Kirchner buscará así detectar cuáles son los movimientos sociales y de piqueteros que todavía le profesan lealtad. Las primeras fugas de esa tropa llegaron por el lado de Barrios de Pie, de Jorge Ceballos, y Libres del Sur, de Cecilia Merchán, colectivos sociales que se alejaron del Gobierno nacional cuando el ex presidente se sumergió en la estructura del PJ.
El acto del 26 podría realizarse en La Plata o en algún estadio cerrado de La Matanza, y estará prohibido para los intendentes del PJ que, según el kirchnerismo, traicionaron al ex presidente jugando a dos puntas con la boleta de Unión-PRO de De Narváez. Además del Frente Transversal de Depetri, quien no logró renovar su banca en la Cámara de Diputados, y el Movimiento Evita de Pérsico, está confirmada la presencia de la Federación Tierra y Vivienda de Luis D'Elía. El dirigente piquetero publicó el fin de semana una carta crítica sobre el rol de Kirchner al frente del Partido Justicialista y le pidió que vuelva a encabezar un armado «movimientista, peronista y no pejotista».

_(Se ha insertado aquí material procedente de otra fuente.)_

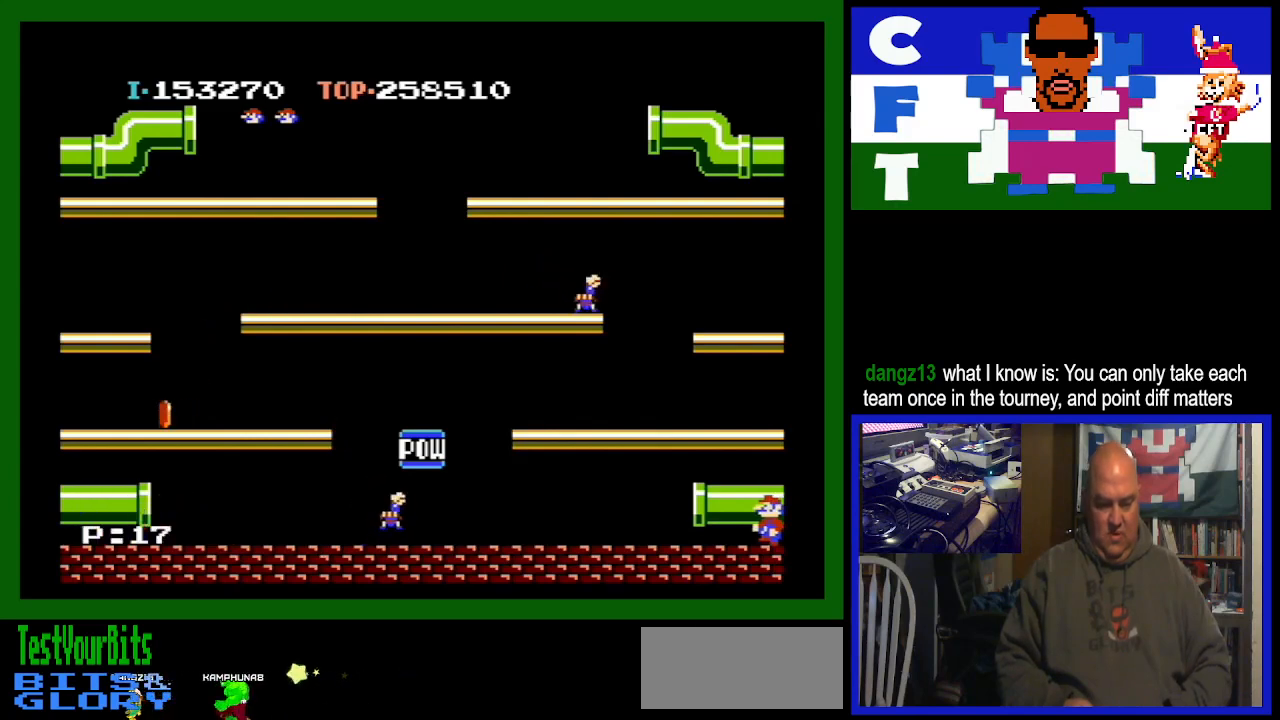
{"buttons": [], "events": [[333, "DPAD_LEFT", "up"]]}
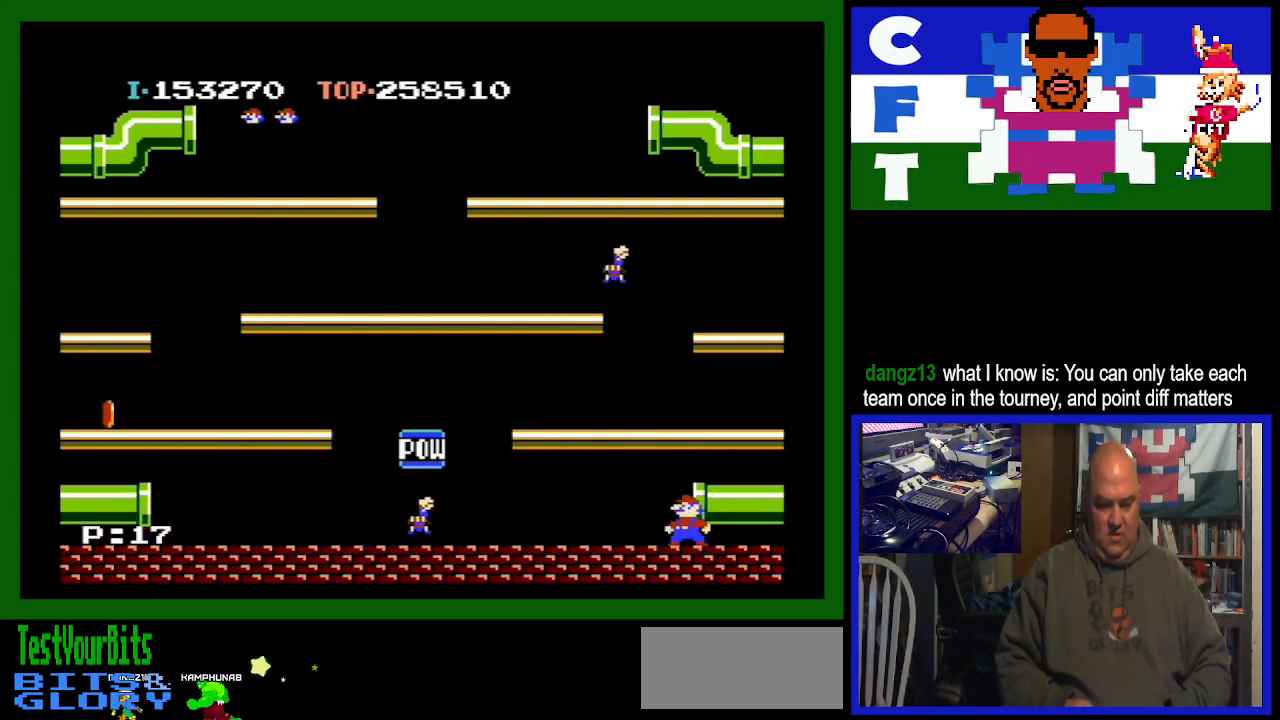
{"buttons": [], "events": []}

El objetivo de mínima de Kirchner es reunir al menos tres mil militantes de la provincia de Buenos Aires y comenzar a quebrar por abajo, captando a los punteros y militantes territoriales, la estructura de poder de los intendentes del conurbano. Desde su debacle electoral, Kirchner sólo se mostró en público el fin de semana pasado durante un acto de Carta Abierta, un puñado de intelectuales que oxigena al kirchnerismo con argumentos de sociología setentista. Allí el esposo de Cristina de Kirchner volvió a cargar contra Mauricio Macri, De Narváez y agregó en su lista de adversarios directos a Carlos Reutemann, uno de los principales herederos del peronismo poskirchnerista.
Independencia
Desde la quinta de Olivos, el plan de Kirchner es construir un kirchnerismo «puro», sin depender de los aparatos políticos tradicionales para dotar a su liderazgo de un «sujeto social» propio que responda directamente a su figura, una especie de fuerza de choque popular similar a las brigadas bolivarianas de Hugo Chávez en Venezuela. «Puro», claro, respecto del Kirchner que se quiere mostrar, pero no del Kirchner que en realidad es.
Uno de los pocos intendentes de la provincia de Buenos Aires que todavía tributan a la figura de Kirchner es el jefe comunal de José C. Paz, Mario Ishii, quien la semana pasada afirmó que iba a hablar «cara a cara» con «los traidores» del PJ bonaerense luego de la derrota del oficialismo en los comicios del domingo 28 de junio.
«Han traicionado al peronismo, jugaron a dos puntas y no fueron leales. Estos mismos intendentes que se dieron vuelta hacían cola para pedir a Néstor Kirchner un lugar en las listas», enfatizó Ishii.